Portrait Paintings on View >
Howard University Gallery of Art, Washington, D.C.
art.howard.edu/gallery-art
Through March 7, 2022
Best known for his large-scale watercolor portrait paintings, the American artist Timothy J. Clark (b. 1951) is the subject of a solo exhibition at the Howard University Gallery of Art this season. Titled “Family Reunion: Portraits by Timothy J. Clark,” the show features more than 20 watercolors and drawings that convey Clark’s deep insights into an array of talented musicians, artists, and other sitters of color he has befriended over many years. Most of the portraits were started before the pandemic — some entirely from memory — but were finalized in 2021 in anticipation of this display.
Among Clark’s sitters are such distinguished jazz musicians as Teddy Buckner, Art Davis, Jack McVea, and Michael White, visual artists like Gaye Ellington, Dennis Lewis, James Little, and Faith Ringgold, the entrepreneur Tony Forte, and the designer Jenn Torres Forte. The exhibition has been selected and organized by Howard’s gallery director, Dr. Lisa Farrington, who herself appears in several works, and who chose to include a few superb still lifes as well. (Farrington authored the main essay in Pomegranate Press’s 2008 monograph on Clark.)

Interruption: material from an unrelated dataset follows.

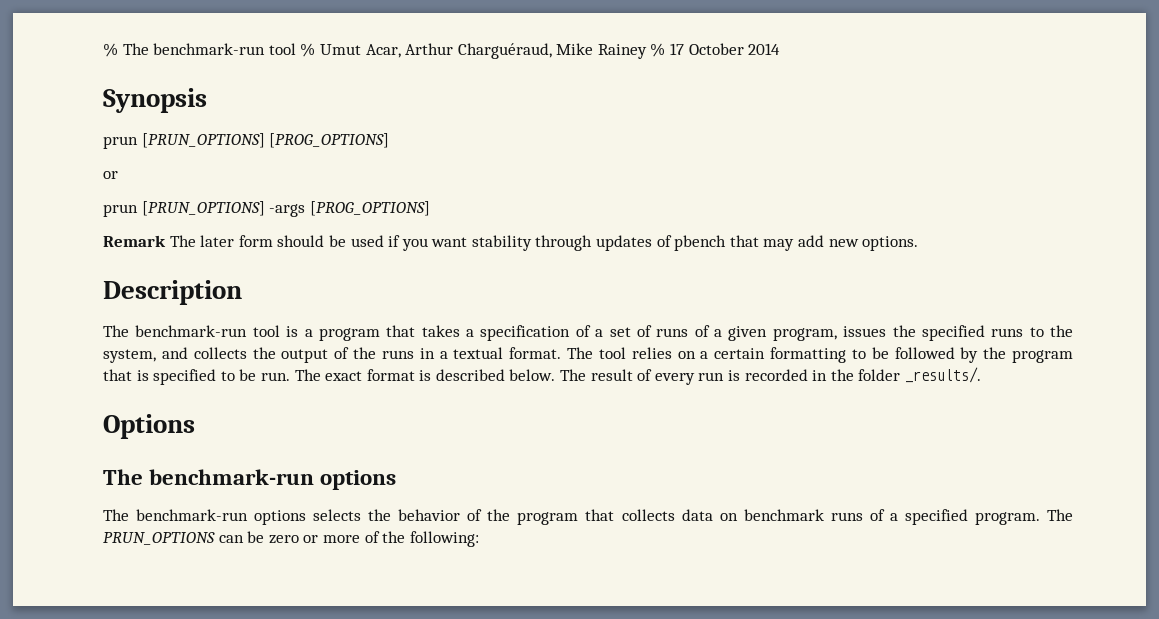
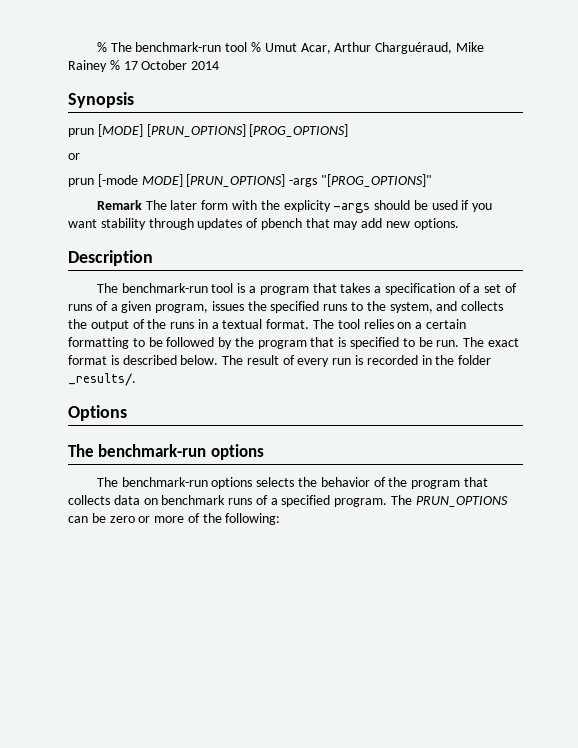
(138, 142) none -> [97,124,143,137] [MODE]
(138, 210) none -> [97,174,183,187] [-mode MODE]
[309,201,430,216] [PROG_OPTIONS] -> [320,174,432,187] "[PROG_OPTIONS]"
(273, 241) none -> [231,200,371,213] with the explicity -args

Born in Santa Ana, California, Clark was hooked on art from his first class. Luckily, he found teachers who helped him look at art from traditional and modernist perspectives: at 18, he entered Los Angeles’s Art Center College of Design, where he was mentored by Harry Carmean in a department led by the modernist Lorser Feitelson. Here, says Clark, he got solid skills, so he moved on to get concepts from Hal Kramer, Don Graham, and Emerson Woelffer at the nearby Chouinard Art Institute as it was merged into what is now CalArts. Clark capped his education with a Master’s in painting at California State University, Long Beach, where he worked with Joyce Tremain, but the real learning came — as it must — through experience in the studio.
Clark notes that Abstract Expressionism and photography were widely revered during his student years, and his career might well have blossomed more easily had he pursued one of those directions. Yet Clark “believed then, as I believe now, that there is a place for emotional and aesthetic figurative painting in today’s world.”
Time has proved him right, yet it is revealing that Clark prefers the word “figurative” to “realist”: in keeping with his modernist training, he is just as interested in formal effects as in subjects, and wants viewers to apprehend both fully.
The presentation of this show at a major university is all the more appropriate, as Clark has taught regularly since he was 21. He currently divides the year between studios in New York City, West Bath (Maine), and Capistrano Beach (California), and looks forward to traveling abroad again as soon as public health conditions allow.